## DATA FOR THIS TASK
:::

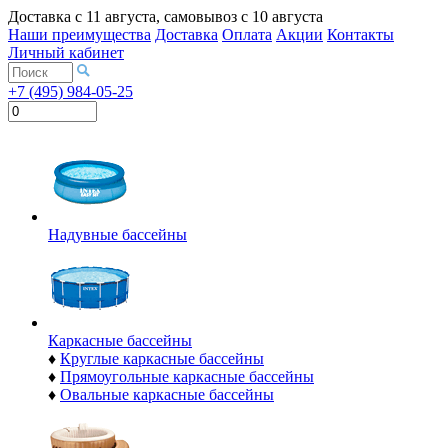
Доставка с
11 августа
, самовывоз с
10 августа
Наши преимущества
Доставка
Оплата
Акции
Контакты
Личный кабинет
+7 (495) 984-05-25
Надувные бассейны
Каркасные бассейны
♦
Круглые каркасные бассейны
♦
Прямоугольные каркасные бассейны
♦
Овальные каркасные бассейны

:::

## YOUR INSTRUCTIONS
Reproduce the text of the items above line by line, leaving out the pictures.

## EXPECTED ANSWER
Доставка с
11 августа
, самовывоз с
10 августа
Наши преимущества
Доставка
Оплата
Акции
Контакты
Личный кабинет
+7 (495) 984-05-25
Надувные бассейны
Каркасные бассейны
♦
Круглые каркасные бассейны
♦
Прямоугольные каркасные бассейны
♦
Овальные каркасные бассейны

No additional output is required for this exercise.